### Data shown
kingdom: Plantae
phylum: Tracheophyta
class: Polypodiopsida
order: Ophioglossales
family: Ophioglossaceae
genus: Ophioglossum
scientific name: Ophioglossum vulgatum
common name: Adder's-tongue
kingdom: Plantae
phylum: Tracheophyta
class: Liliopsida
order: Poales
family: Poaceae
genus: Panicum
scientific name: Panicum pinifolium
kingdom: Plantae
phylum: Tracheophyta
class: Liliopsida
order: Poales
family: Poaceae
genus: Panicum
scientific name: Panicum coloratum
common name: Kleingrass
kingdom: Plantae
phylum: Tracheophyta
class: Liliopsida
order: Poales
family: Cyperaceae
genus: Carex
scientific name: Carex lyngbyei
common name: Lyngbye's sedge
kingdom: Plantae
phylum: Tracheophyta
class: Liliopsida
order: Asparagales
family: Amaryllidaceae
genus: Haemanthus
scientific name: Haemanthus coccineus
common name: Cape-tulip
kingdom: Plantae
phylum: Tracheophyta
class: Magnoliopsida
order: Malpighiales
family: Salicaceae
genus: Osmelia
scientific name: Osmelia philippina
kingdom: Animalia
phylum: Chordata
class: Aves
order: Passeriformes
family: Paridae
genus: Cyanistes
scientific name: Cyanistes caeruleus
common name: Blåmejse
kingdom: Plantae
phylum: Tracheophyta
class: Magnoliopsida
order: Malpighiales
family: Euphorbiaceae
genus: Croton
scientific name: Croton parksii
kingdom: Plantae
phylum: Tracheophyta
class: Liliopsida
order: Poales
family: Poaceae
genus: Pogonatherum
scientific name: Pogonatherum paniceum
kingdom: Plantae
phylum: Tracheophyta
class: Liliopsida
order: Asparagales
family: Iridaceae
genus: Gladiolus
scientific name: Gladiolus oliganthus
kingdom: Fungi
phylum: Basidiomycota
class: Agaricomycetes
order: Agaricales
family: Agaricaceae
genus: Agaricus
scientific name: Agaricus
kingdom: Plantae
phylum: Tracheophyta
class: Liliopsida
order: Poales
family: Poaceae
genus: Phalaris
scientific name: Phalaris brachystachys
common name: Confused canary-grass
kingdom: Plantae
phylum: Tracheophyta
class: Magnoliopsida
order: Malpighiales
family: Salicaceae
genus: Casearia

### Written problem
Which lines of the data above contain the word "scientific"? Copy each of them in full.

### Output of the exercise
scientific name: Ophioglossum vulgatum
scientific name: Panicum pinifolium
scientific name: Panicum coloratum
scientific name: Carex lyngbyei
scientific name: Haemanthus coccineus
scientific name: Osmelia philippina
scientific name: Cyanistes caeruleus
scientific name: Croton parksii
scientific name: Pogonatherum paniceum
scientific name: Gladiolus oliganthus
scientific name: Agaricus
scientific name: Phalaris brachystachys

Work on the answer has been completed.